そして私たちは、お喋り休憩食事タイムを開始した。
「それじゃ、少し休憩しようか。食事も兼ねてね。マジで、ここに来てからはほとんど休み無しだし。ゆっくり休みながらおしゃべりと洒落込んでもいい頃合いでしょ、そろそろ」
「そうだな……まあ、お喋りなら今までも結構してたと思うけど」
「あれはどっちかというと、必要な連絡事項の伝達って感じだから、気軽なお喋りという感じでは無いし……だからまあ、せっかくだから話題も楽しいものを選ぼうか? 何がいいかな……そうね、『好きなゾンビ映画』について、とかはどう?」
「なんでこの状況で、わざわざゾンビの映画について話さないといけないんだよ……」
「むしろ、この状況だからこそ楽しいかと思ったんだけど……」
「ゾンビから離れさせろっつーの。楽しい話題というなら……そうだな。楽しい話題とは少し違うかもだけど、アンタに聞きたいことがあったんだよね」
「聞きたいこと? なになに?」
「いや、ちょっと前にも話してたじゃん。トラとの戦いの時の話。アンタ、トラとの戦いで一番活躍してたのは自分じゃなくて別にいるって言ってたじゃん」
「ああ、その話」
「そう、それが気になっててね。私としてはトラ戦のMVPはどう考えてもアンタだと思ってたから。違うって言われたのが意外で……他には全然思い当たらないし。後で話すって言ってたし、それ今話してよ」
「うーん、でもなぁ……」
「なに?」
「いや、できれば話すなら藤川さんもいる時に話そうと思ってたんだよね。どうせなら三人そろってトラ戦の映像でも一緒に観ながら、と」
「ああ、まあ、そうだね。藤川さんも一緒の時の方がいいか。——まあ、その藤川さんにしても、私は十分活躍してたと思うけどね。本人はあんまりそうは思ってないみたいだったけど。そもそも、最初にカガミンを助けに行こうとしたのも藤川さんだったし。私も行こうとは思ってたけど、自分ではなかなか踏ん切りがつかなかったかもしれない……と、思うし。その点では、迷いなく行くことを決めてた藤川さんはすごいと思う。多分、よっぽどアンタの力になりたいと思っていたんだろうね……。少し前までゾンビと戦うことだって躊躇してたのに、すごい変化だよね。いや、もしかしたら、よっぽどアンタがゾンビにやられそうになったのがショックだったのかな……アレは、私もかなりショックだったけど……」
二人が私のところにやって来るまでの経緯を私は知らないわけだけど、藤川さんが率先して来ようとしてくれてたんだね。

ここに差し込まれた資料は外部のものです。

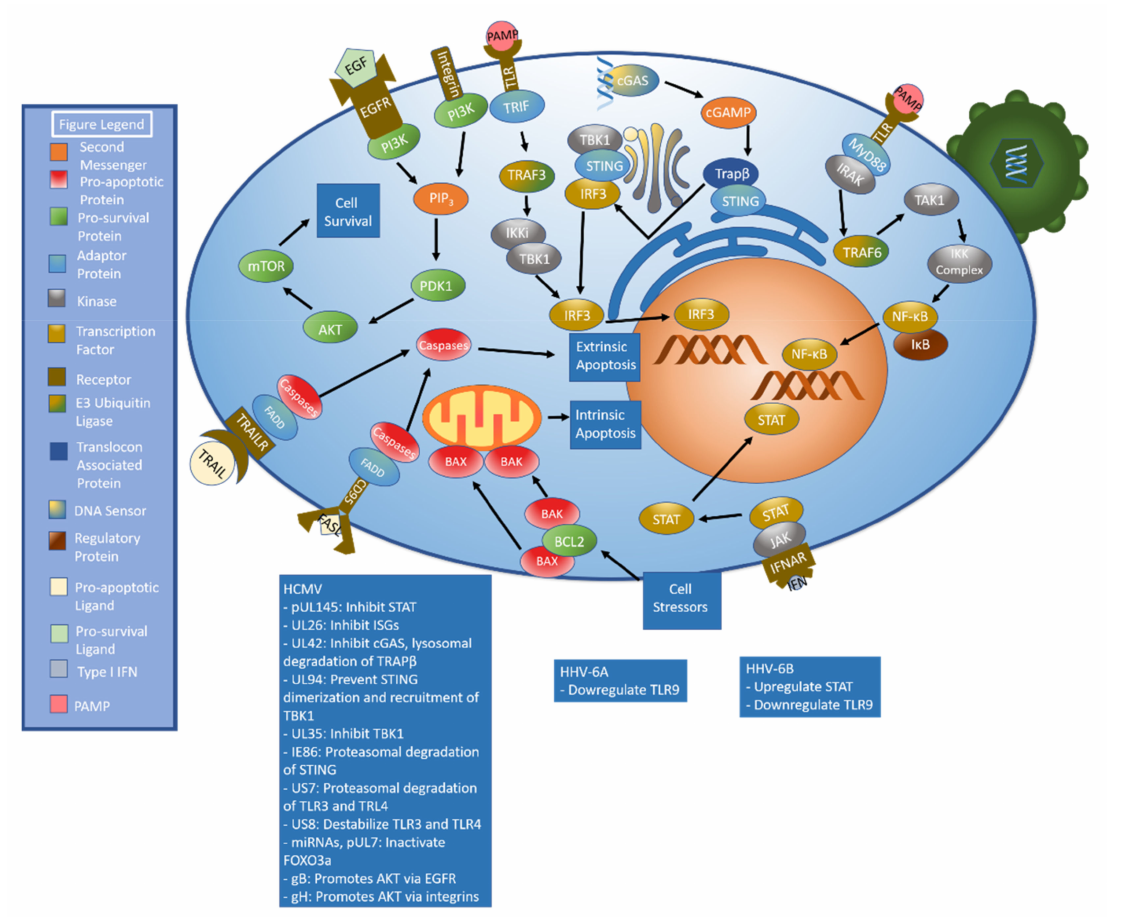
Figure 5. Summary of Key Pathways and Associated Immunoevasive Methods. The immune response to betaherpesviruses begins with the detection of pathogen-associated molecular patterns (PAMPs) by pattern recognition receptors (PRRs), including cGAS and toll-like receptors (TLRs). The cGAS/cGAMP/STING signaling axis results in the production of interferon (IFN) while TLRs can generate both IFN and other defensive compounds. IFN results in STAT activation, which stimulates production of interferon-stimulated genes (ISGs). Betaherpesvirus manipulation of cell survival is an integral element in their success as pathogens. Apoptosis may be stimulated by either intrinsic (BAK/BAX mediated mitochondrial perforation) or extrinsic (FAS ligand/CD95 binding, TRAIL/TRAILR binding) signals. The PI3K/AKT/mTOR signaling pathway represents a major pro-survival cascade. Immunoevasive methods are listed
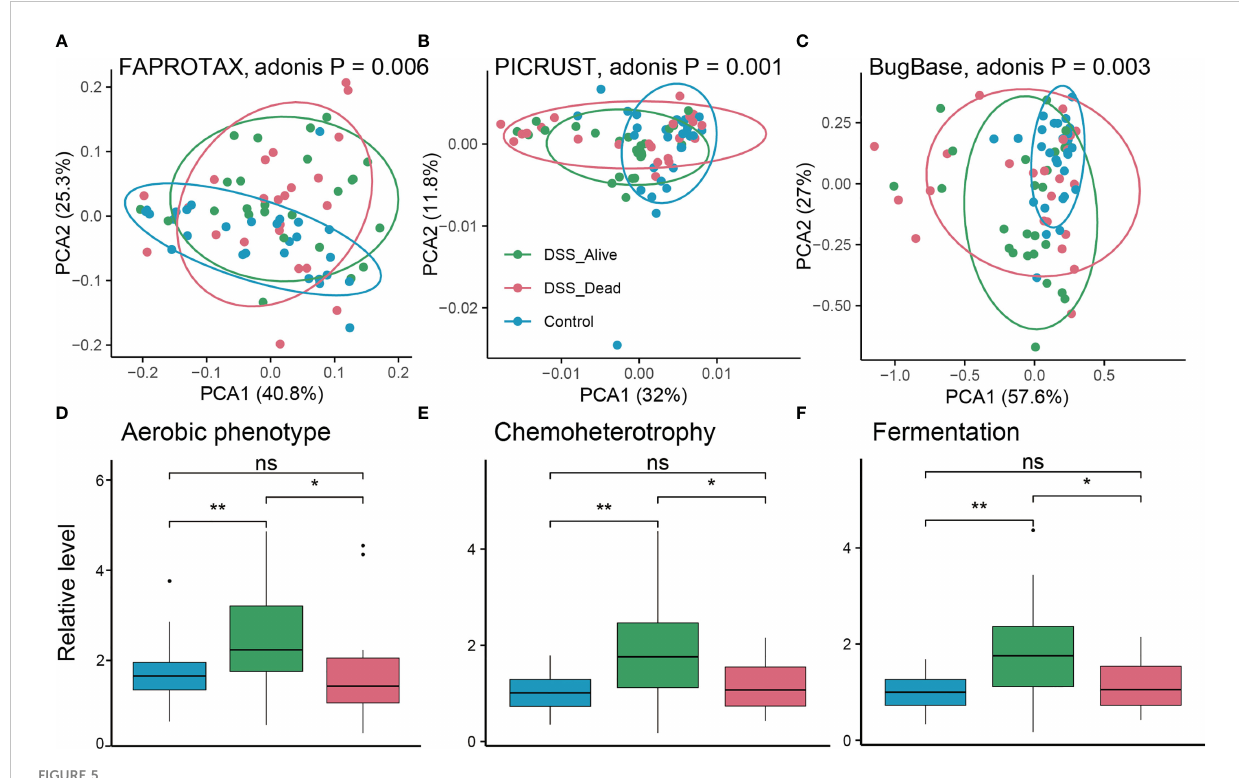
FIGURE 5 Predicted functions of the three group. PCA plot of predicted functions based on FARPROTAX (A) , PICRUST (B) , and BugBase (C) . P-values were calculated using permutational multivariate analysis of variance (Adonis). Boxplot plot of corresponding signi fi cant functions among the three group (D – F) . Wilcoxon rank-sum test was used to test signi fi cance in three groups. n.s. means no signi fi cant difference, * means P < 0.05, ** means P <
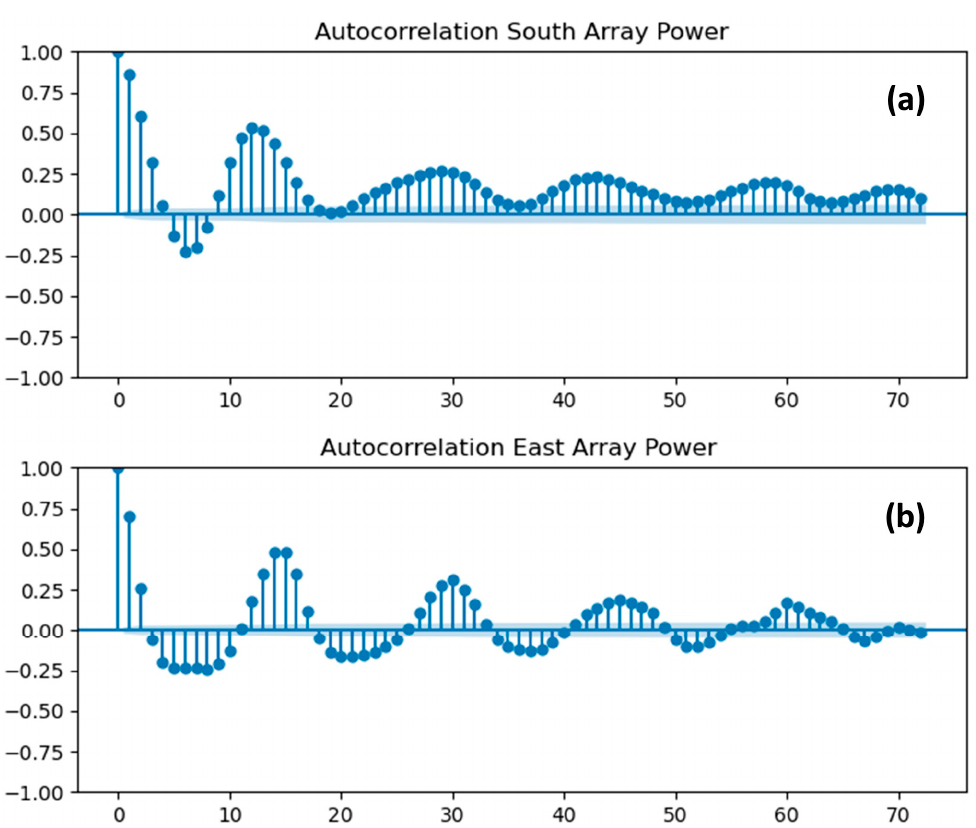
5 of 12 Figure 2. BIPV power datasets for south and east arrays. Table 1. Case matrix for exploring the role of exogenous variables. Case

確かにすごい成長だ。なんとなく初期のイメージでの藤川さんは、あまり自分から率先して何かをしようとする人ではないような、控えめな人だという印象だったんだけど。
それが、短時間でトラの怪物に自ら戦いを挑みかかるまでに変わってしまうんだから、本当にすごい変わりようだ。……まあその原因としては、やはりこの特殊な状況が大きく関係しているんだと思う。
今の状況は否応なしに人に変化をもたらす。それが上手くはまれば、あるいは爆発的に人を“成長”させることもあるということなのかもしれない。
……つーかマナハス、後で話すことに納得したように見せて、結局、トラ戦の話続けてるけど。コイツそのまま、なし崩し的にトラ戦の話続ける気じゃねーの?
まあ別にそれでもいいけど。やっぱ私としては、藤川さんも入れて三人で話したいんだけどね。あるいは越前さんも含めてもいい。その方がリアクションが面白そうだし。映像を見せれば多分かなり驚いてくれるんじゃないだろうか。
なんとなく、仲間はずれというわけじゃないけど、せっかく話すなら一度で済ませたいとも思うし。一応、戦略的な話にもなるので、これからまた怪獣と戦う可能性もあるのだから、そのことについてはパーティーメンバー全員で共有しておきたい。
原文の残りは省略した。